Workers compensation insurers have taken a beating from both the soft insurance market and the recession, which has reduced the number of employees that companies need to insure. The industry's written premium dropped 23% in the last two years, according to a recent report from the National Council on Compensation Insurance (NCCI), which tracks workers comp data.
The workers comp industry's combined ratio--the percentage of premiums paid out in expenses and losses--jumped to 110% last year from 101% in 2008, according to NCCI, which says that's the biggest one-year increase since the mid-1980s.
The organization describes the industry's position as "precarious" and cites other challenges facing workers comp insurers, including the low interest rates currently earned on investments, the possible effects of healthcare reform, the prospect of changes to U.S. financial regulations, and the rate at which the economy and employment will pick up speed.
But Pam Ferrandino, executive vice president and national casualty practice leader at insurance brokerage Willis, says that combined ratio of private insurance companies "is not anything that alarms me. Presumably you've got a longer tail on the life of a workers comp claim, so with a combined ratio of 110% the carrier has the opportunity to earn investment income to cover the combined ratio."
On the plus side, NCCI reports that increases in medical costs have moderated, averaging between 5% and 5.5% a year in four of the last six years, after posting double-digit increases in the late 1990s and early 2009s.

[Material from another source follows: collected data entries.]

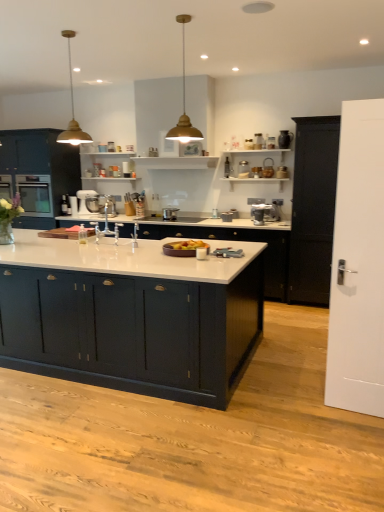
Question: From the image's perspective, is satin black oven at left located beneath metallic silver stand mixer at center, the 6th appliance from the right?

Choices:
 (A) no
 (B) yes

Answer: (A)

Question: Can you confirm if satin black oven at left is bigger than metallic silver stand mixer at center, the 6th appliance from the right?

Choices:
 (A) no
 (B) yes

Answer: (B)

Question: From a real-world perspective, is satin black oven at left over metallic silver stand mixer at center, the 6th appliance from the right?

Choices:
 (A) yes
 (B) no

Answer: (A)

Question: Is satin black oven at left to the left of metallic silver stand mixer at center, which ranks as the first appliance in left-to-right order, from the viewer's perspective?

Choices:
 (A) yes
 (B) no

Answer: (A)

Question: Is satin black oven at left surrounding metallic silver stand mixer at center, which ranks as the first appliance in left-to-right order?

Choices:
 (A) no
 (B) yes

Answer: (A)

Question: Is gold metal pendant light at upper center, which is the first light fixture from left to right, taller or shorter than matte black kettle at upper right, which is the 6th appliance from left to right?

Choices:
 (A) tall
 (B) short

Answer: (A)

Question: Is gold metal pendant light at upper center, acting as the second light fixture starting from the right, in front of or behind matte black kettle at upper right, the 1th appliance viewed from the right, in the image?

Choices:
 (A) front
 (B) behind

Answer: (A)

Question: From a real-world perspective, is gold metal pendant light at upper center, which is the first light fixture from left to right, physically located above or below matte black kettle at upper right, the 1th appliance viewed from the right?

Choices:
 (A) below
 (B) above

Answer: (B)

Question: Would you say gold metal pendant light at upper center, which is the first light fixture from left to right, is to the left or to the right of matte black kettle at upper right, the 1th appliance viewed from the right, in the picture?

Choices:
 (A) right
 (B) left

Answer: (B)

Question: Considering the positions of gold metallic pendant light at upper center, the 1th light fixture viewed from the right, and white glossy countertop at center, which appears as the 3th cabinetry when viewed from the front, in the image, is gold metallic pendant light at upper center, the 1th light fixture viewed from the right, taller or shorter than white glossy countertop at center, which appears as the 3th cabinetry when viewed from the front,?

Choices:
 (A) tall
 (B) short

Answer: (B)

Question: Looking at their shapes, would you say gold metallic pendant light at upper center, which is the second light fixture from left to right, is wider or thinner than white glossy countertop at center, which ranks as the 2th cabinetry in back-to-front order?

Choices:
 (A) thin
 (B) wide

Answer: (A)

Question: From a real-world perspective, relative to white glossy countertop at center, which ranks as the 2th cabinetry in back-to-front order, is gold metallic pendant light at upper center, which is the second light fixture from left to right, vertically above or below?

Choices:
 (A) below
 (B) above

Answer: (B)

Question: From the image's perspective, is gold metallic pendant light at upper center, the 1th light fixture viewed from the right, above or below white glossy countertop at center, which appears as the 3th cabinetry when viewed from the front?

Choices:
 (A) below
 (B) above

Answer: (B)

Question: Considering their positions, is silver metallic pot at center, marked as the third appliance in a left-to-right arrangement, located in front of or behind white glossy countertop at center, which ranks as the 2th cabinetry in back-to-front order?

Choices:
 (A) front
 (B) behind

Answer: (B)

Question: Choose the correct answer: Is silver metallic pot at center, marked as the third appliance in a left-to-right arrangement, inside white glossy countertop at center, which appears as the 3th cabinetry when viewed from the front, or outside it?

Choices:
 (A) inside
 (B) outside

Answer: (A)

In other good news, the frequency of workers comp claims declined 4% in 2009, following a 3.4% fall in 2008 and a 3% decrease in 2007.
NCCI says the recession contributes to those declines because as companies cut back on hiring, their employees have more experience and are less likely to be injured.
"The most important thing right now is for risk managers to make sure they've got their programs well controlled, that they make the actual investment in training and risk control, so that as they add new employees, they're able to maintain the favorable loss experience," Ferrandino says.